[OBJECTIF 1] Reprenez sous forme de liste numérotée toutes les lignes des fiches, en omettant les lignes vides et les images.

[TEXTE FOURNI]
━━━━━━━━━━━━━━━━━━━━

Eva Chettle : l’animal et son double

Dans les sculptures d’Eva Chettle tout est clos et pourtant tout éclate. Tout est mort mais tout est vivant. Celle qui se rêvait, enfant, paléontologue est devenue artiste pour forcer encore plus le passé à rejoindre le futur. Le monde devient une décoction fantastique. Il n’est pas jusqu'aux « restes » à conserver  un certain sens du rite du vivant car l’artiste les  réinventent à sa main. Il y a des zones d’ombre, des zones claires. Des chaleurs d’été mais aussi celles d'hiver.

━━━━━━━━━━━━━━━━━━━━

[DONNÉES PRÉSENTÉES]
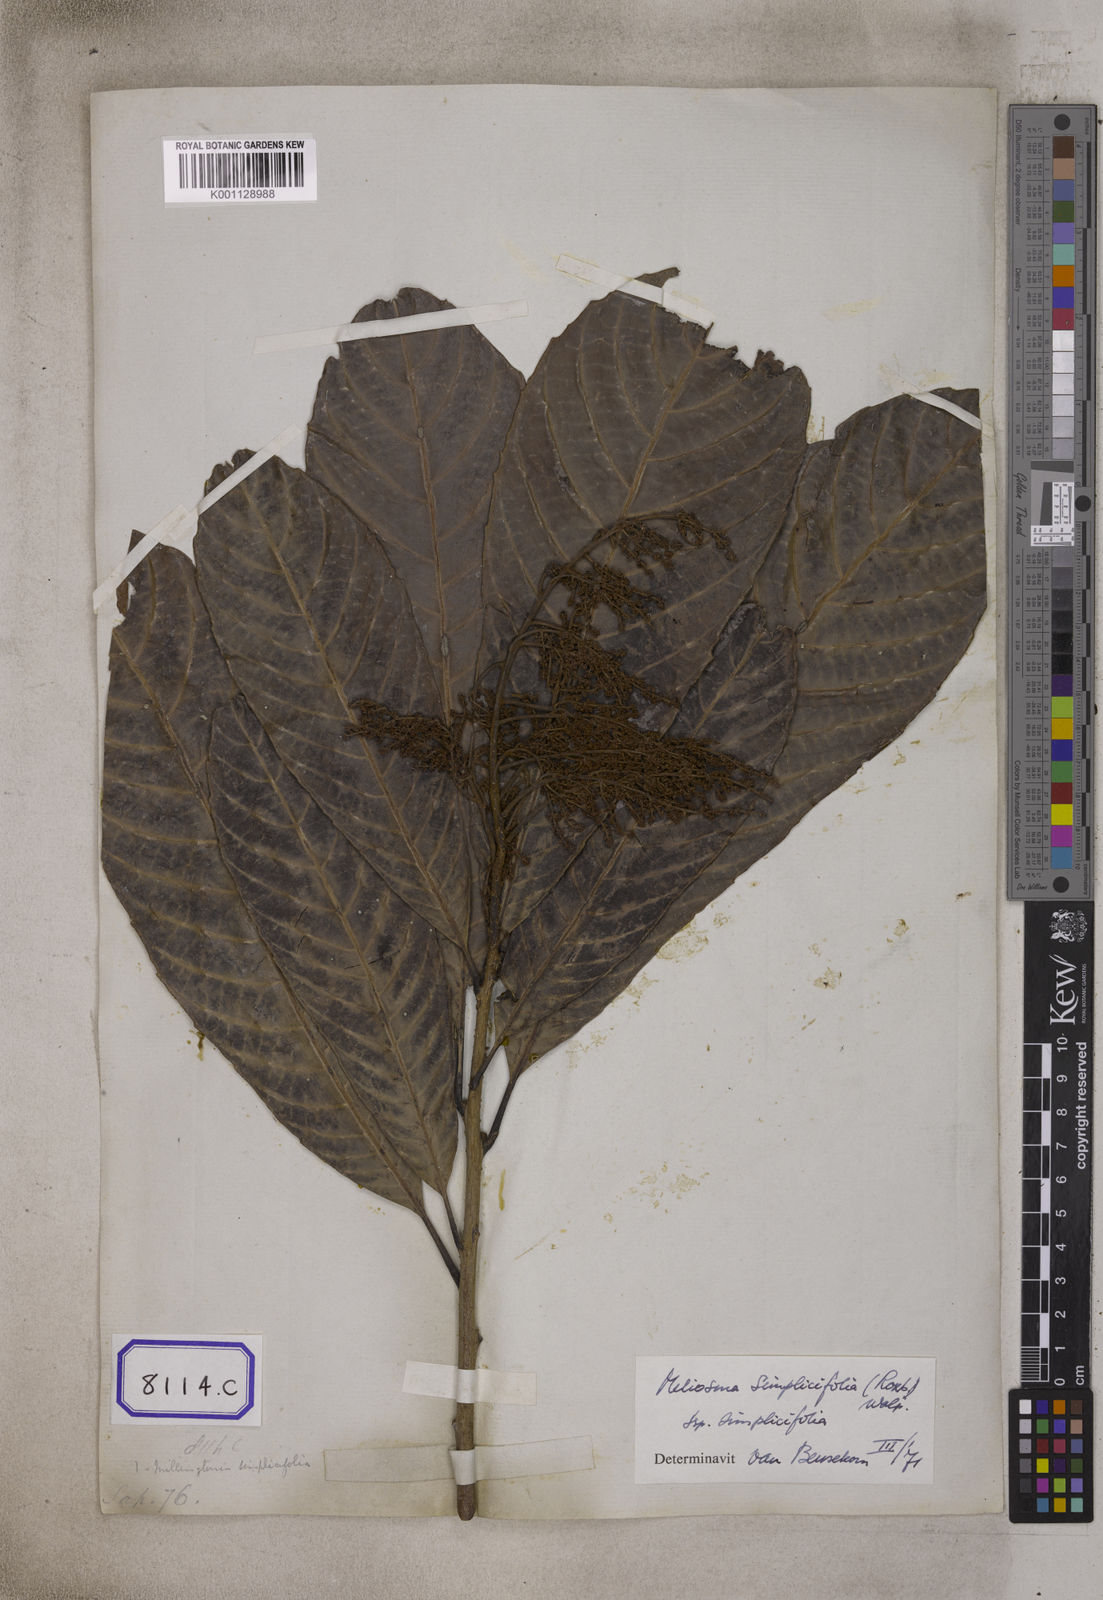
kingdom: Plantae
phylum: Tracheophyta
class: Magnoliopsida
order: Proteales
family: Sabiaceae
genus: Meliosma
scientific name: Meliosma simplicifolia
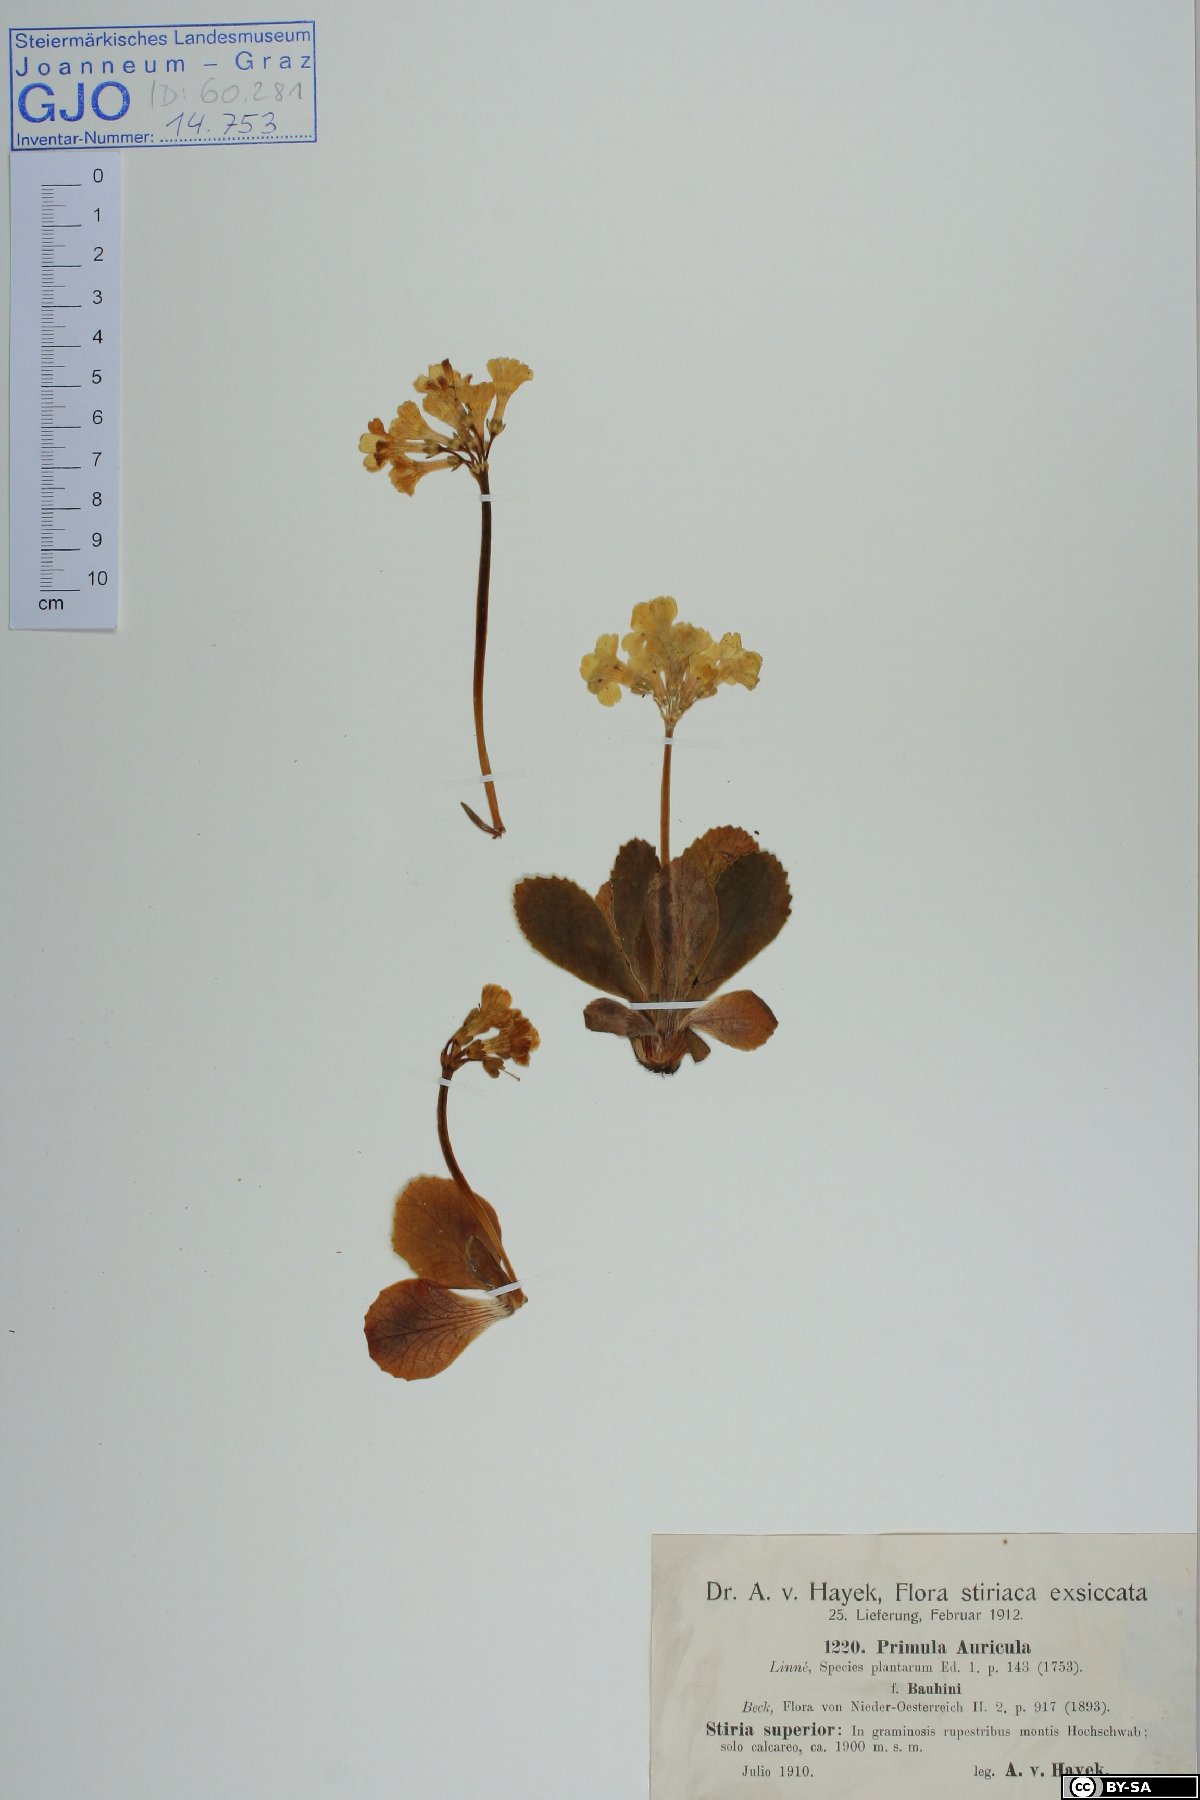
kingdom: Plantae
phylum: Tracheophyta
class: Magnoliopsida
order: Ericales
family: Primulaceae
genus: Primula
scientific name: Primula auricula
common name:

━━━━━━━━━━━━━━━━━━━━

[OBJECTIF 2] Selon le texte sur Eva Chettle, pourquoi celle qui se rêvait paléontologue dans son enfance est-elle devenue artiste ? Répondez en une à trois phrases.

[RÉSULTAT ATTENDU 1]
1. kingdom: Plantae
2. phylum: Tracheophyta
3. class: Magnoliopsida
4. order: Proteales
5. family: Sabiaceae
6. genus: Meliosma
7. scientific name: Meliosma simplicifolia
8. kingdom: Plantae
9. phylum: Tracheophyta
10. class: Magnoliopsida
11. order: Ericales
12. family: Primulaceae
13. genus: Primula
14. scientific name: Primula auricula
15. common name:

[RÉSULTAT ATTENDU 2] Elle est devenue artiste pour forcer encore plus le passé à rejoindre le futur.